Paper Title
Length Analysis of Lymphocyte Receptors Reveals The Defects in Developing Reperoire Caused By The Virus
Abstract
Separation of the complementary determining region 3 (CDR3) of the specific T cell receptor (TCR) on polyacrylamide sequencing gels allows clonotypic analysis and estimation of the TCR gene diversification. This procedure is referred to as CDR3 length analysis or spectratyping and was performed with PCR transcript amplifications from sorted cells using flow cytometry. Technically, the CDR3 segments of the amplified TRBV chain transcripts were re-amplified from the second-round PCR product using a 32P-labeled primer. Products were separated on sequencing gels, which were then dried and imaged using an automated phosphor image analyzer. The purpose of the analysis was to examine cell subpopulations from pigs infected with porcine reproductive and respiratory syndrome virus (PRRSV).
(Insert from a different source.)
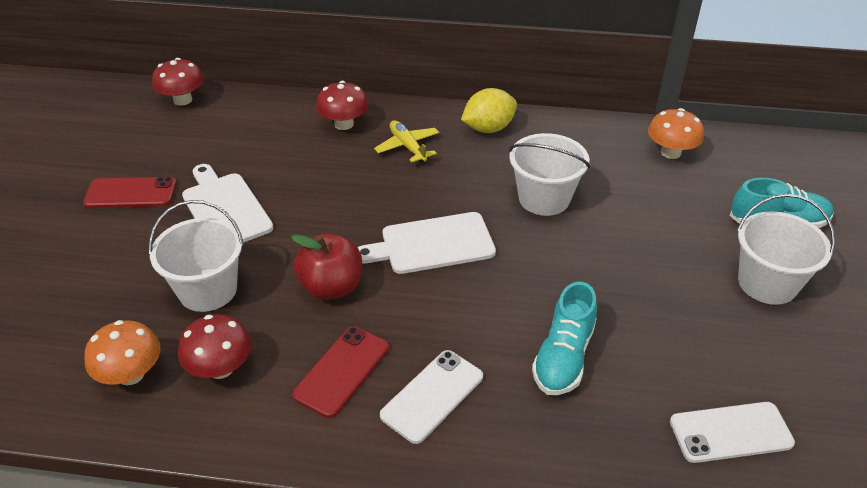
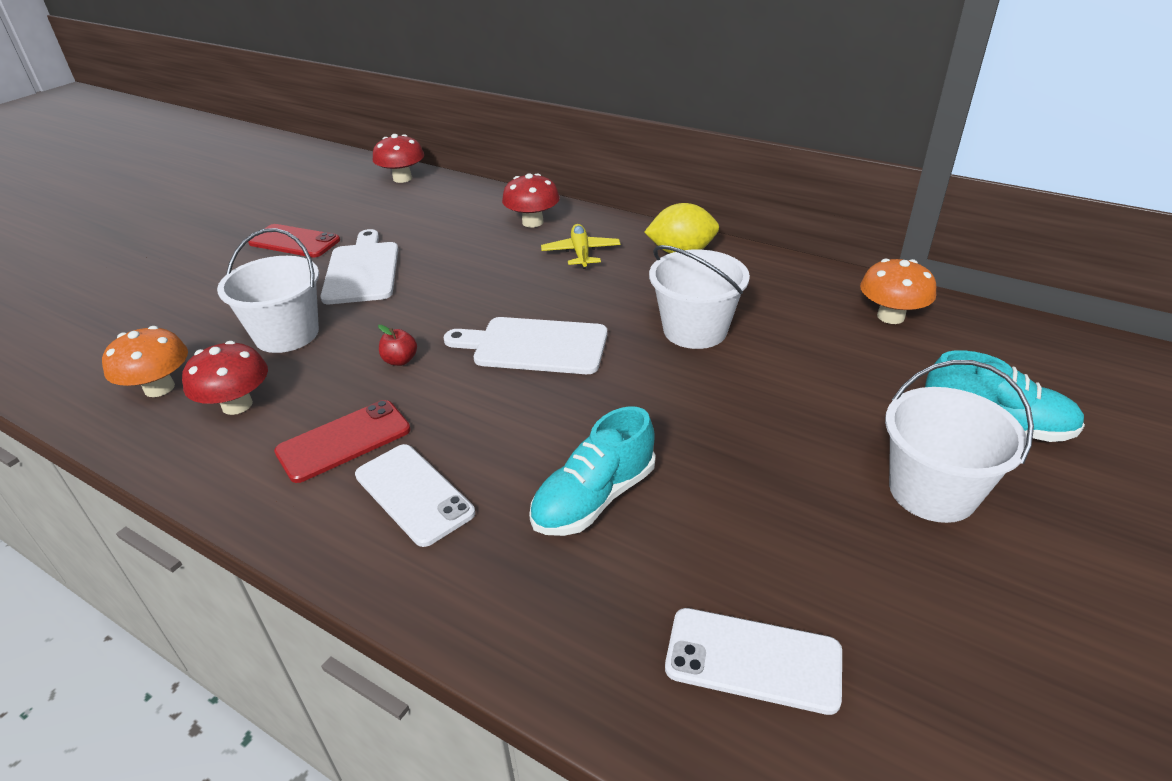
camera: 25 degrees right, 5 degrees down
(331, 287) = (400, 360): red apple -> red apple, size x0.49
(432, 396) = (414, 494): white phone -> white phone turned 75 degrees clockwise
While control animals had an unbiased polyclonal repertoire in all tissues examined, T helper cells in the infected thymus have superimposed CDR3 of intermediate length and an absent CDR3 of long length. This pattern is shared between the thymus and other tissues studied. An interesting feature was found in CD4+CD8lo effector T helper cells, which are characterized by individually superimposed and shared clones only in the periphery. On the other hand, cytotoxic T cells already have individually superimposed CDR3 clones in the thymus that are shared by all tissues examined. Analyzes of individual piglets showed the same phenomena for all PRRSV strains, but the superimposed CDR3 clones differed in different pigs and were therefore individual-specific. The overall results therefore indicate that PRRSV does not act as a superantigen but affects the T-cell repertoire specifically for each animal, suggesting aberrant selection of T-cell receptors by MHC-I and MHC-II molecules.
This work was supported by grant 20-03282S from the Czech Science Foundation and authors declare no competing financial interests.
Keywords - Veterinary Immunology, Thymus, Lymphocyte Development, Adaptive Immunity.